Reproduce, with no changes, the line that contains "0.9-20.1: 14324 -> 130" and all the lines that come after it in the records.

--

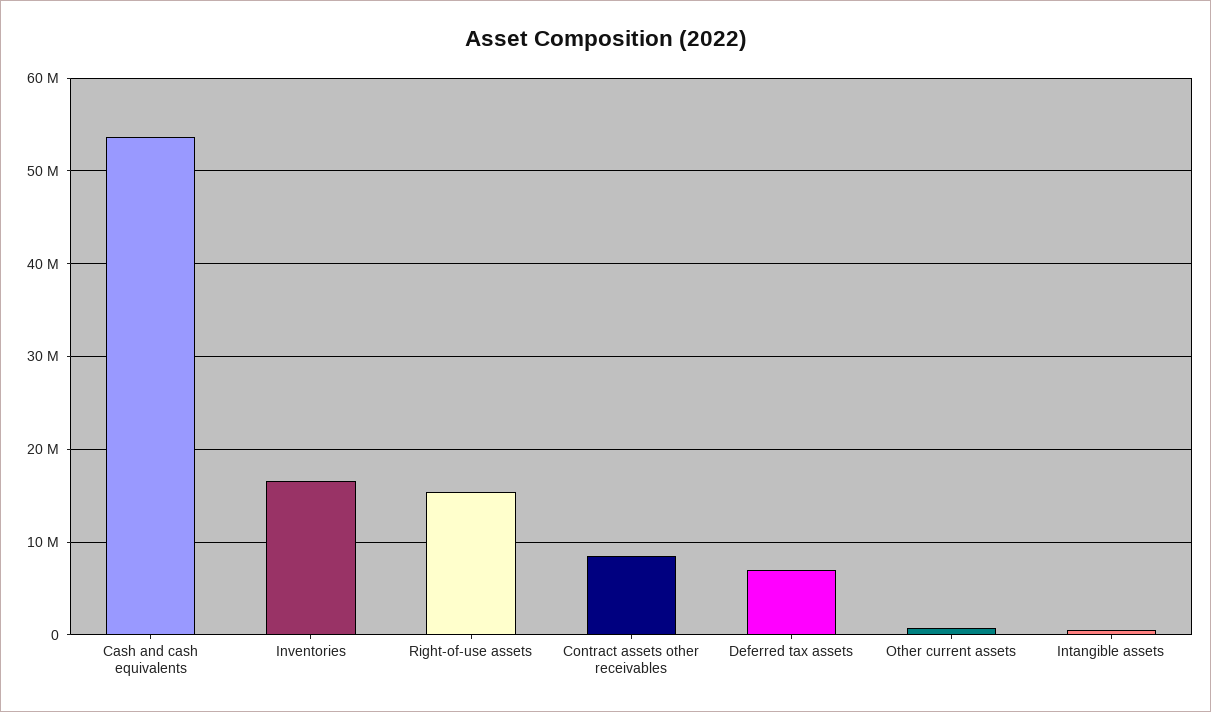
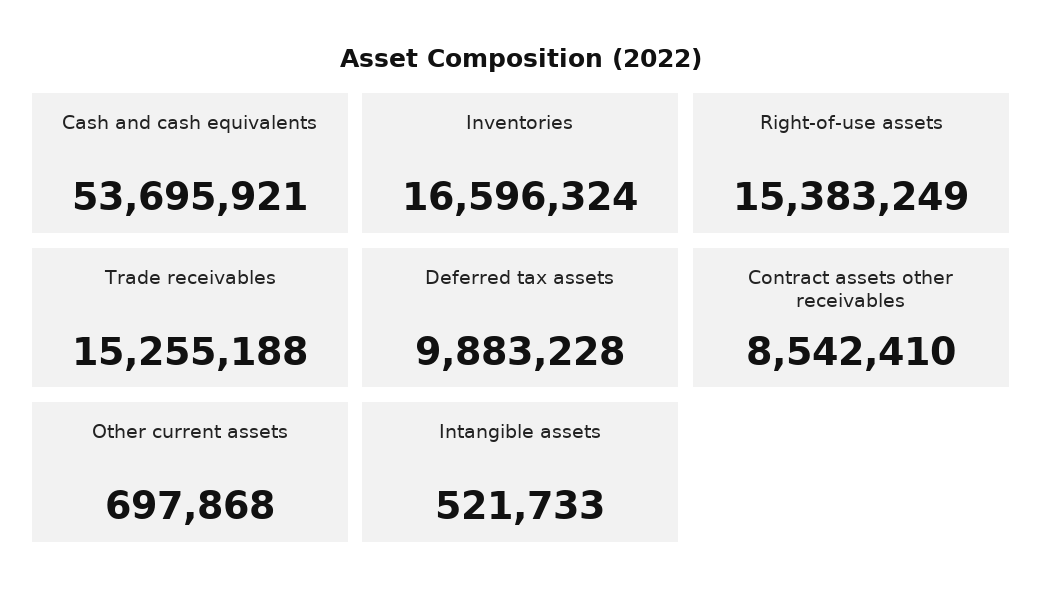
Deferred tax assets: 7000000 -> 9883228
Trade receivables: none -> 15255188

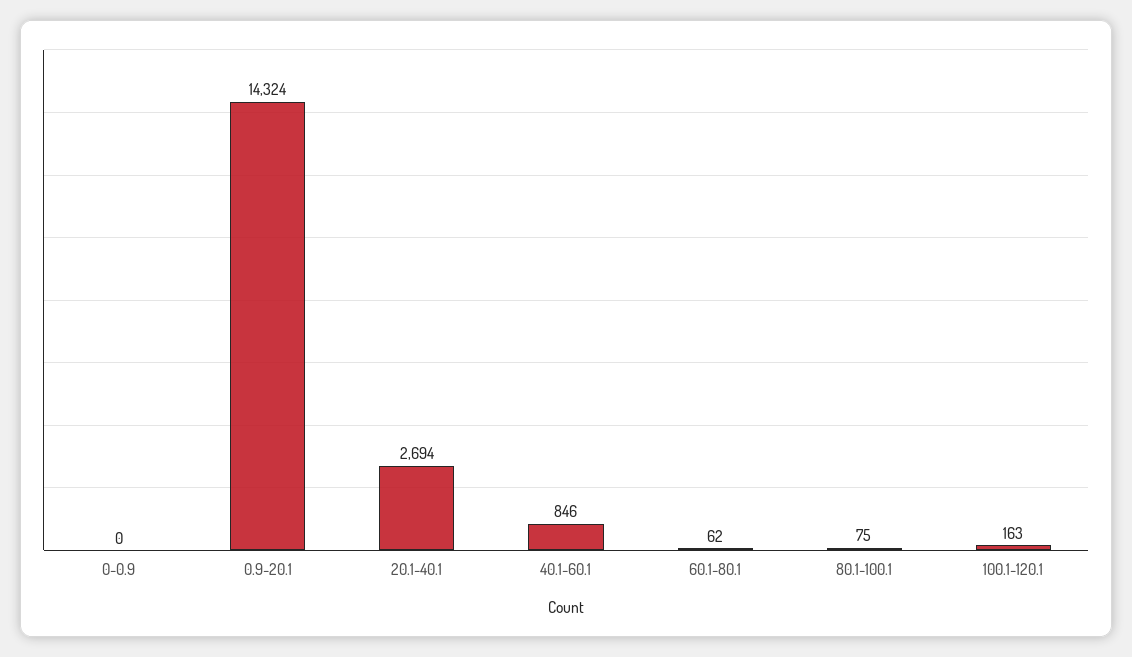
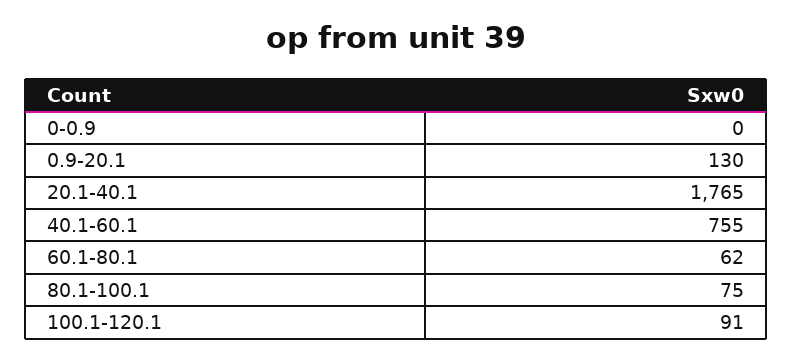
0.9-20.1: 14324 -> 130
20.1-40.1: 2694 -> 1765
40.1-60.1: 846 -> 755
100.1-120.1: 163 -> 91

--

Answer to this task >>
0.9-20.1: 14324 -> 130
20.1-40.1: 2694 -> 1765
40.1-60.1: 846 -> 755
100.1-120.1: 163 -> 91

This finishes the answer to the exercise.